- **Exercise instructions**:
A - Answer these questions from the article on state budget disclosure:
(i) Which two states were still working to enact 2016 budgets almost halfway into the fiscal year?
(ii) Who wrote the working paper "Beyond the Basics: Best Practices in State Budget Transparency"?
(iii) What amount of deferred maintenance does California's latest five-year infrastructure plan estimate?
B - Go on with the article on state budget disclosure from its last sentence.

[Text shown — start]

State Budget Crises Call Out for Better Disclosure

Wednesday, December 16, 2015

While Illinois and Pennsylvania are still struggling to enact 2016 budgets almost halfway into the fiscal year, other states from coast to coast have adopted improvements in their budgeting processes that may help avoid future crises such as these. These states show how governments presenting critical data more transparently, can promote more rational consideration of the decisions that legislators and governors face every day spending taxpayers’ dollars.

The Volcker Alliance, which scrutinized three states’ fiscal practices earlier this year in a report, “Truth and Integrity in State Budgeting,” this month published a working paper by longtime state budget-watchers Katherine Barrett and Richard Greene, “Beyond the Basics: Best Practices in State Budget Transparency,” laying out 10 disclosure principles for states to follow.

Unveiled along with a companion study on the Illinois budget by the University of Illinois Institute of Government and Public Affairs, both studies show how much of the annual drama enshrouding statehouses toward the beginning of every fiscal year or biennium could be minimized by explaining more clearly to policy makers, citizens and investors the true state of revenues and obligations governments face, now and for years into the future. The Alliance’s 10 principles include:

  • Clearly present one-time revenues and their impact on future budgets. If states must use one-time revenue sources to cover recurring expenditures (which is generally a no-no), they should at least show what they are up to. Nebraska, for example, discloses how money gets transferred from special funds into the general fund, the major source of states’ spending.
  • Provide multiyear projections for growth of recurring revenues and expenditures. Long-term estimates can reveal spending that has been deferred into the future, revenue sources that may cease to exist in coming years, and other temporary measures that cause long-term structural imbalances. Of the 50 states, only Alaska, New York, and Washington publish comprehensive forecasts of revenues and expenditures, according to the Center on Budget and Policy Priorities.
  • Disclose and explain the impact of delayed spending. This is especially critical for states that are underfunding or borrowing to pay for promised public employee pension and health care obligations. New York, which pays part of the state’s actuarially recommended pension contributions with interest-bearing notes, discloses what this practice will cost taxpayers out to 2029.
  • Disclose deferred infrastructure maintenance. Deferred maintenance–what needs to be spent to keep a state’s physical assets in good order—is as much an obligation as pension underfunding or debt. Yet few states document this as part of the budget process. California is an exception. Its latest five-year infrastructure plan, part of the governor’s proposed 2016 budget, estimates $66 billion in deferred maintenance in the state.

[Text shown — finish]
[Recorded data — start]

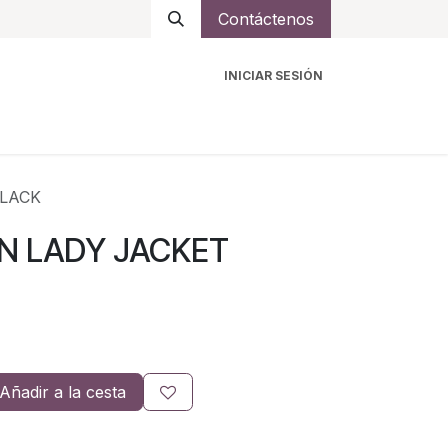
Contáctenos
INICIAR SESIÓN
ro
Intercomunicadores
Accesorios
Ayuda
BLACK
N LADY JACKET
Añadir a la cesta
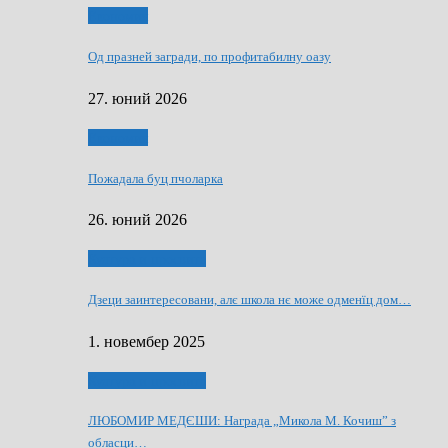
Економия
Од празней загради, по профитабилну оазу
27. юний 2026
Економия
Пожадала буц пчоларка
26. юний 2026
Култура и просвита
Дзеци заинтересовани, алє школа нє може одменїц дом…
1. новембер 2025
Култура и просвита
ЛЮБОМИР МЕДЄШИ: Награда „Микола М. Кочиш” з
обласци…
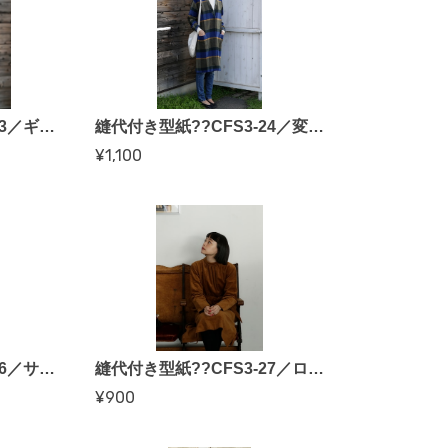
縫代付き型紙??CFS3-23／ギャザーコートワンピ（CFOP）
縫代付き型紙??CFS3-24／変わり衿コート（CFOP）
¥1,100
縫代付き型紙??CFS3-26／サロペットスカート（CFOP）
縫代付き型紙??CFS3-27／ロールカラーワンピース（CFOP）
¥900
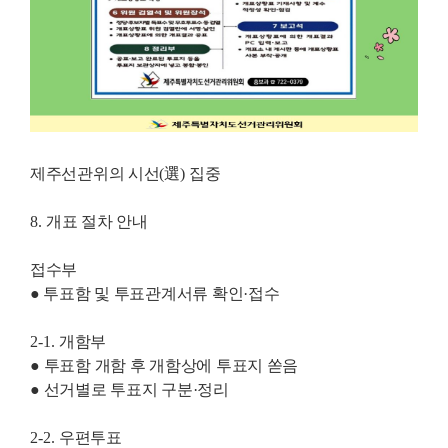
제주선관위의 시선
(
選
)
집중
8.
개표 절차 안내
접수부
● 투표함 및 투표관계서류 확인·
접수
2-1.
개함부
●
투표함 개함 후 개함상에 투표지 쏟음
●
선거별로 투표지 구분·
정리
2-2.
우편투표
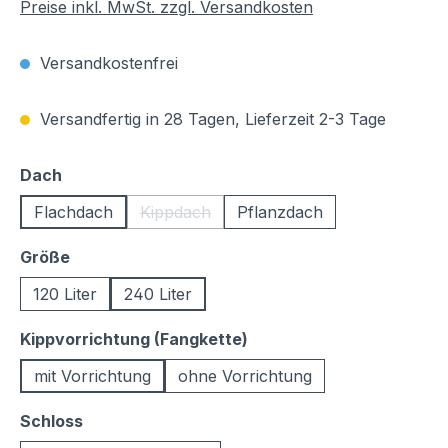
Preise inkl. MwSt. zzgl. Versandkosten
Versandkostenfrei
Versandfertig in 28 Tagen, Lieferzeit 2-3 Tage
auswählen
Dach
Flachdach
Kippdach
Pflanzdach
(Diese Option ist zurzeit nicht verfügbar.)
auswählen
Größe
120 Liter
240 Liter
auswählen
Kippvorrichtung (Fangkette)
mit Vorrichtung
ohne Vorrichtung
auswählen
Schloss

[Recorded data — finish]
[Recorded data — start]

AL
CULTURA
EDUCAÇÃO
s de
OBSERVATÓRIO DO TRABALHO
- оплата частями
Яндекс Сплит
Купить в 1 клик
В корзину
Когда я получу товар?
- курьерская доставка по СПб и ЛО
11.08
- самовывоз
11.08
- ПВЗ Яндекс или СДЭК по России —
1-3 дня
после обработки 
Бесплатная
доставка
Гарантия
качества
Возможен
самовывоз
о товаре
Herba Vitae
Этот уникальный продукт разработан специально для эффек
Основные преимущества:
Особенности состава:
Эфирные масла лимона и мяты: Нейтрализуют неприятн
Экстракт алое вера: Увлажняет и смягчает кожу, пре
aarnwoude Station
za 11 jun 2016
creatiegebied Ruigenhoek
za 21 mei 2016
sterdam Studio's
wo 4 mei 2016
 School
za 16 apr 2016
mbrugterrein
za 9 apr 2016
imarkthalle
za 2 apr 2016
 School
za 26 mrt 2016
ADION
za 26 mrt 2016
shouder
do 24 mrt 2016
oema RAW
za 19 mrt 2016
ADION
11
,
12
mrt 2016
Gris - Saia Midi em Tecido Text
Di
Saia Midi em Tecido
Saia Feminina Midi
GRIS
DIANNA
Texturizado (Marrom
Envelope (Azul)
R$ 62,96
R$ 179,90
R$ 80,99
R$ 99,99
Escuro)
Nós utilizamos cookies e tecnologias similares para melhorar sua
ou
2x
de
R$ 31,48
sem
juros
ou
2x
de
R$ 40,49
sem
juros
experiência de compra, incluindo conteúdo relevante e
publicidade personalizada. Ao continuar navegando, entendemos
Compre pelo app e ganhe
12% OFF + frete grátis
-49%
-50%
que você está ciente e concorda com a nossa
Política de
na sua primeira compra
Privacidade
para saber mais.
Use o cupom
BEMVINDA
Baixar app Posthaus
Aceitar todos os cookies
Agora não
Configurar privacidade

[Recorded data — finish]

- **Responses**:
A -
(i) Illinois and Pennsylvania.
(ii) Katherine Barrett and Richard Greene.
(iii) $66 billion.

B -
  • Provide tax-expenditure information. At least 46 states produce reports on tax expenditures, such as exclusions, exemptions, deductions, and credits to individuals and businesses, according to the Institute on Taxation and Economic Policy. But they vary in their level of detail and are often not a visible part of the budget process. Beginning on Dec. 15, the Governmental Accounting Standards Board has required states to include such information in comprehensive annual financial reports. Similar statistics should be included in budgets. Louisiana, for one, already summarizes the cost of tax expenditures in its budget (it showed a $6.7 billion loss in fiscal 2011 and projects a $7.4 billion loss in fiscal 2015).
  • Include current, historical, and trend information for debt. States might be more prudent about their indebtedness if they were compelled to include in budgets such information as ratios comparing outstanding debt to revenues, capacity to take on new debt and details on the type and maturity of outstanding borrowings. In Georgia, one of only eight states with AAA bond ratings from Moody’s Investors Service, Standard & Poor’s, and Fitch Ratings, the governor’s budget presents a 10-year chart comparing annual debt service to the state’s constitutional cap on the expense.
  • Disclose the impact of state fiscal actions on local governments. The financial interplay between states and local governments is critical information that is not often disclosed. Minnesota, however, produces an annual “price of government” report as a supplement to the budget that examines the cost of services statewide, including those delivered by the state, cities, counties, and school districts.
  • Compare actual education funding to goals set by legislatures, voters, or courts. While state funding formulas for K-12 education vary widely, budgets usually don’t show whether spending is matching or falling short of targets set by legislatures, voters, or court decisions. The California Legislative Analyst’s Office did, however, in a February 2014 report show how from 2008–09 to 2011–12, the state deferred payments to schools and community colleges that were mandated by statute. Most of the deferrals have been repaid, according to the LAO.
  • Improve disclosure of volatility in tax revenues. Disclosing how past revenues have gyrated will help governors and legislators design and use rainy day funds and other reserves to help governments cope with future volatility. In Utah, the Legislative Fiscal Analyst’s Office and Governor’s Office of Management and Budget must disclose revenue volatility in reports that are important to the budgetary process.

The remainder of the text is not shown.